::: Text segment :::

Dr Swidbert R. Ott, at *present address below.


The messenger molecule nitric oxide (NO) is a key mediator of memory formation that can diffuse in the brain over tens of micrometres. It would seem therefore that NO derived from many individual neurones may merge into a volume signal that is inevitably ambiguous, relatively unspecific and thus unreliable. Here we report on the neuronal architecture that supports the NO−cyclic GMP signalling pathway in the mushroom body of an insect brain, the key centre for associative learning. We show that, in the locust (Schistocerca gregaria), parallel axons of intrinsic neurones (Kenyon cells) form tubular NO-producing zones surrounding central cores of NO-receptive Kenyon cell axons, which do not produce NO. This segregated architecture requires NO to spread at physiological concentrations up to 60 µm from the tube walls into the central NO-receptive cores. By modelling NO diffusion we show that a segregated architecture, which requires NO to act at a distance, affords significant advantages over a system where the same sources and targets intermingle. Segregation enhances the precision of NO volume signals by reducing noise and ambiguity, achieving a reliable integration of the activity of thousands of NO-source neurones. In a neural structure that forms NO-dependent associations, these properties of the segregated architecture may reduce the likelihood of forming spurious memories.

::: Information provided :::

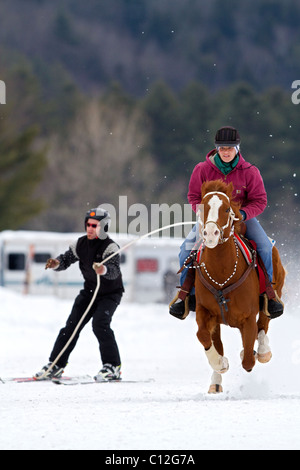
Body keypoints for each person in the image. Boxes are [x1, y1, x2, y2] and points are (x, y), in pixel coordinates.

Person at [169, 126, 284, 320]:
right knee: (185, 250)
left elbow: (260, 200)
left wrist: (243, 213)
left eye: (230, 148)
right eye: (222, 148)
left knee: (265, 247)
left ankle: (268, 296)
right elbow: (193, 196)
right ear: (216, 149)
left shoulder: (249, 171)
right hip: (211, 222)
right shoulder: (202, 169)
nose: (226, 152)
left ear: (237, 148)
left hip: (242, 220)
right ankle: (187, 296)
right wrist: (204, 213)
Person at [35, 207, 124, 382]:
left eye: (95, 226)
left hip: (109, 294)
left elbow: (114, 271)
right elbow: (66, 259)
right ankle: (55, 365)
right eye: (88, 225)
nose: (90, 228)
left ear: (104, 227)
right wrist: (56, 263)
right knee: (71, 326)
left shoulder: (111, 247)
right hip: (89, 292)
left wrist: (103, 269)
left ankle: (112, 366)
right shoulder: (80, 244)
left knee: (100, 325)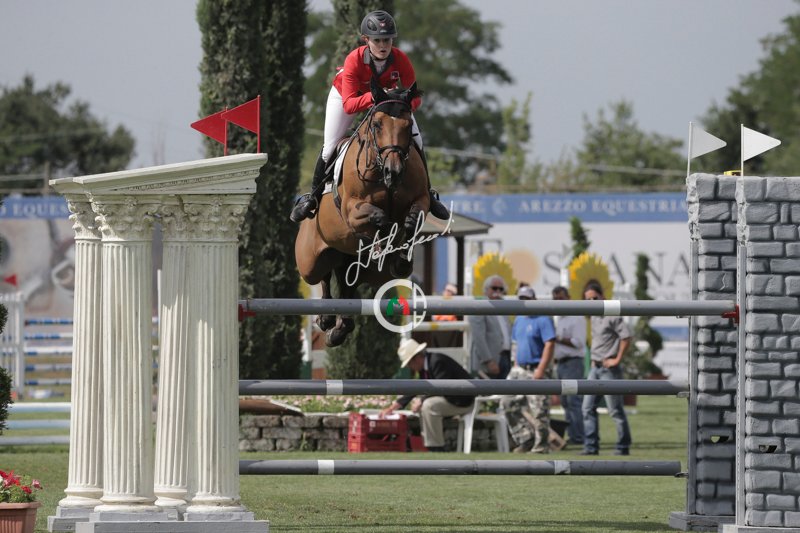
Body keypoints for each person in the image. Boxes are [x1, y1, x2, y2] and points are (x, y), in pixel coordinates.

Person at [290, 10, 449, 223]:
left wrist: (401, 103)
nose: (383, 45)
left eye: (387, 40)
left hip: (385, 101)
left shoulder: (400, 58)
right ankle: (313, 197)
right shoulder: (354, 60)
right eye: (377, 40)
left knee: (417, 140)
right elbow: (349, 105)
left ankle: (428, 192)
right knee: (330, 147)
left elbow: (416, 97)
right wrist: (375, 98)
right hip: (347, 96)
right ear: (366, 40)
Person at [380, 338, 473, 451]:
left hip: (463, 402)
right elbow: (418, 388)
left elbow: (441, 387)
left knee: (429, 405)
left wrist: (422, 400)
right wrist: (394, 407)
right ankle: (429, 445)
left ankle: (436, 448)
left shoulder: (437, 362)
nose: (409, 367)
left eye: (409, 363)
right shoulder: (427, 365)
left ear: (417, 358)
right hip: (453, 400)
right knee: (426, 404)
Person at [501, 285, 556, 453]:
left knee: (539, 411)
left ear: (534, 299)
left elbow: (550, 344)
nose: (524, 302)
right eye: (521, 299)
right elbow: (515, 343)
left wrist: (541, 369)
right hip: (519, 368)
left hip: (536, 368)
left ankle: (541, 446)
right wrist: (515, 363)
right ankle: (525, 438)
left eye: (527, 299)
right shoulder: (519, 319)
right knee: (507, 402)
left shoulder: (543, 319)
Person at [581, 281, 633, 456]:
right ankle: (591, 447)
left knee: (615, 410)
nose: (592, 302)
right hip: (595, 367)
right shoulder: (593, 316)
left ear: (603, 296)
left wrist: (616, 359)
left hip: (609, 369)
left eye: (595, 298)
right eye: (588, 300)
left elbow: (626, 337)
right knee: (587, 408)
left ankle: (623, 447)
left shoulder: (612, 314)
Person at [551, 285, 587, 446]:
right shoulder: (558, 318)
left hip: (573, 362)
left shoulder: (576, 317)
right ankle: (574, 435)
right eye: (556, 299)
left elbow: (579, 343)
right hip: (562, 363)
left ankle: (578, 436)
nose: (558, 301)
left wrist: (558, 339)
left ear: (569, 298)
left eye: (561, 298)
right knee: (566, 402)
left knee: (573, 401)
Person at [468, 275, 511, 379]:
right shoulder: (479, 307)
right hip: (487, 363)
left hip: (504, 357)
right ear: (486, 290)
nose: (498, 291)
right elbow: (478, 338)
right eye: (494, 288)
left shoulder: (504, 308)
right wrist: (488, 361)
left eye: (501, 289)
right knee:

:::

Decide whether each statement agrees with the text on nitric oxide in the locust brain, answering yes or no and quoting the deciding words of that text: (a) The central cores of Kenyon cell axons do not produce NO. (b) NO can diffuse in the brain over hundreds of micrometres. (c) Segregation reduces noise and ambiguity in NO volume signals. The items have no role in this exercise.

(a) Yes: "central cores of NO-receptive Kenyon cell axons, which do not produce NO"
(b) No: "can diffuse in the brain over tens of micrometres"
(c) Yes: "Segregation enhances the precision of NO volume signals by reducing noise and ambiguity"